In laboratories across the UK, small animals are forced into inescapable cylinders of water, where they are left to swim or float for around five minutes – the purpose being to induce a sense of panic as the animals attempt to escape. Multiple university websites state that the animals are then "humanely killed" in order to analyse their tissues and blood.
PETA, along with a dozen MPs including former Secretary of State for Environment, Food and Rural Affairs George Eustice and Green Party MP and former leader Caroline Lucas, is calling for licences allowing the swim tests to be revoked and for the practice to be ended in the UK.
The MPs sent an open letter, seen by PoliticsHome, on Monday to Parliamentary Under Secretary of State for the Home Office Lord Sharpe of Epsom OBE urging him to prohibit the use of the test.
The Home Office is carrying out a review of its policy on the forced swim test following advice from the Animals in Science Committee that suggested that many licences to conduct the test had been granted without proper scrutiny.
The independent advisory body also concluded that the test, which is carried out in order to analyse the impact of stress on the brain, has significant limitations when it comes to revealing anything about mental health conditions in humans.
In the letter, the group of MPs wrote: “Continuing to authorise its use undermines the integrity of scientific output and public confidence in the regulatory framework.

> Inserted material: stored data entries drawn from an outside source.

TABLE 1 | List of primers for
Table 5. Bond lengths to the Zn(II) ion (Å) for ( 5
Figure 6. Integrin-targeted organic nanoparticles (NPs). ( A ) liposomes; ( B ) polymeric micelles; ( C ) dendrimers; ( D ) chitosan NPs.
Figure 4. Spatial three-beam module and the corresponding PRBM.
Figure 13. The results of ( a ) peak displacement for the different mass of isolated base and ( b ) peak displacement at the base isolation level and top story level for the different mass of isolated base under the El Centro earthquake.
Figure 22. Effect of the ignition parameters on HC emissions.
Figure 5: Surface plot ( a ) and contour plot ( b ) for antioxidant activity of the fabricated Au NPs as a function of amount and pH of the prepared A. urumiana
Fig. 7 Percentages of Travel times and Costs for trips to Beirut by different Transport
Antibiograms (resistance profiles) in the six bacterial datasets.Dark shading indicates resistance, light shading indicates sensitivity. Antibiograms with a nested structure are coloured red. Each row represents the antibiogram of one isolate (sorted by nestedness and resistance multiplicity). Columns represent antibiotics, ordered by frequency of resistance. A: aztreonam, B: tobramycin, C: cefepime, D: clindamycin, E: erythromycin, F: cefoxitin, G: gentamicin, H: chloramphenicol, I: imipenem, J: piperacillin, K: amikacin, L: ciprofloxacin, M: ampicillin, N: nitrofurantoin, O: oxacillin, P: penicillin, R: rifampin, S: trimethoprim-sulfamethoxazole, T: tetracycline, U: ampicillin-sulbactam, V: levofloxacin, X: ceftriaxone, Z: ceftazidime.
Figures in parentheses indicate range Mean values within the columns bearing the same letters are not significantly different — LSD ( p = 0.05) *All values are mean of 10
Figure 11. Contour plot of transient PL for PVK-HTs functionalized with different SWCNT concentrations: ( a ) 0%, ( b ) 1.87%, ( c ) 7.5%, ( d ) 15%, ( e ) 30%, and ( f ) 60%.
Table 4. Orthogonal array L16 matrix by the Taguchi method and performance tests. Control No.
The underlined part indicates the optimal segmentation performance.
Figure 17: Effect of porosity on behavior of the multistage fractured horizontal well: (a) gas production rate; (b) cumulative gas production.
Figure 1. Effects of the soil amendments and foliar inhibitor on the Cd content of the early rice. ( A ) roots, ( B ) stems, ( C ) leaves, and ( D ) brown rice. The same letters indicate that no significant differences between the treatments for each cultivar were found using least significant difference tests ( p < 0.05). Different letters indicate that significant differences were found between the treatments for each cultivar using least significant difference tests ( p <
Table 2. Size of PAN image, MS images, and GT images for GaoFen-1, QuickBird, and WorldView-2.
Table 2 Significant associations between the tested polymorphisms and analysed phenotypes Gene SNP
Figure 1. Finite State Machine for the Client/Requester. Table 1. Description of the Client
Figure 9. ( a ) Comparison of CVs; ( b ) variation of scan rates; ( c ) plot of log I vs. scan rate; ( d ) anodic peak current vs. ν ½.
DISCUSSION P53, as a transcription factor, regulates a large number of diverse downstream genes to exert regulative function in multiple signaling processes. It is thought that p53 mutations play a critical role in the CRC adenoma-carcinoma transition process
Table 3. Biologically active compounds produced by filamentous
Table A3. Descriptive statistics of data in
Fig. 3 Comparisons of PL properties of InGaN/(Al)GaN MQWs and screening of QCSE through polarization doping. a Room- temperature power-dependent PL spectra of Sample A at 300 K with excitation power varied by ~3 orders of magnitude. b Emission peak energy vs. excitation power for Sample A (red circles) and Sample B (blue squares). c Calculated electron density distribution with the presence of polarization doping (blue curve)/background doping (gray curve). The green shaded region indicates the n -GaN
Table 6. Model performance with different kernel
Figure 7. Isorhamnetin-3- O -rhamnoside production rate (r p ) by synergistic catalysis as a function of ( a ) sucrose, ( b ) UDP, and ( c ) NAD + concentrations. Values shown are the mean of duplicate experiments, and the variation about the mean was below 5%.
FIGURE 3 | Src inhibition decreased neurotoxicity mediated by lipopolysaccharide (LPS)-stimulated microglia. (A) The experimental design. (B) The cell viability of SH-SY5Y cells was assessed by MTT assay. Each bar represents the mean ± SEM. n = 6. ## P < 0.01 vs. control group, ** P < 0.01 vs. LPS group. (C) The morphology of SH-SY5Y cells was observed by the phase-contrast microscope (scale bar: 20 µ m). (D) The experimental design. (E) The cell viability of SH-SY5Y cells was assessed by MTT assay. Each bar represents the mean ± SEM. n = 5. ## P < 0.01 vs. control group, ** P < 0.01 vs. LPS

Please end it now.”
Labour MP Rachael Maskell, who also signed the letter, said that carrying out “worthless tests” would do a “disservice” to people with mental health conditions, as well as causing suffering for the animals involved.
“The forced swim test is rightly rejected by more than a dozen top UK universities and numerous pharmaceutical companies for being fundamentally flawed and ethically unacceptable,” she said.
“Conducting these worthless tests in an attempt to study human illness is a disservice to those suffering from debilitating mental health conditions.
“The only acceptable conclusion of the Home Office policy review, based on the science and animals’ suffering, can be to end this experiment in the UK.”
She urged the UK government to “not fall behind” other countries such as Australia, where a ban has been placed on using the test as a model for depression in humans and for studies of anxiety disorders and their treatment.
Australia’s National Health and Medical Research Council recently announced that the forced swim test has a significant adverse impact on animals, and that as well as banning it for modelling human depression or anxiety, it must not be used for other uses without compelling justification.
In Australia, any organisation currently using the test must conduct a review of their project within three months.
Numerous pharmaceutical companies have already committed to not using the test, including Pfizer and AstraZeneca, as well many of the UK's top Russell Group universities.
PETA Senior Campaigns Manager Kate Werner urged the Home Office to “act immediately” to “end the use of this outrageously crude and cruel test”.
“Abolishing the forced swim test could spare thousands of animals a terrifying ordeal and encourage scientists to use innovative, human-relevant research,” she said.
Other MPs who signed the letter included Conservative MPs Tracey Crouch, Caroline Dinenage, and Henry Smith, SNP MPs Martyn Day, Patricia Gibson, Stuart McDonald, Kirsten Oswald, and Tommy Sheppard, and Labour MP Sarah Champion.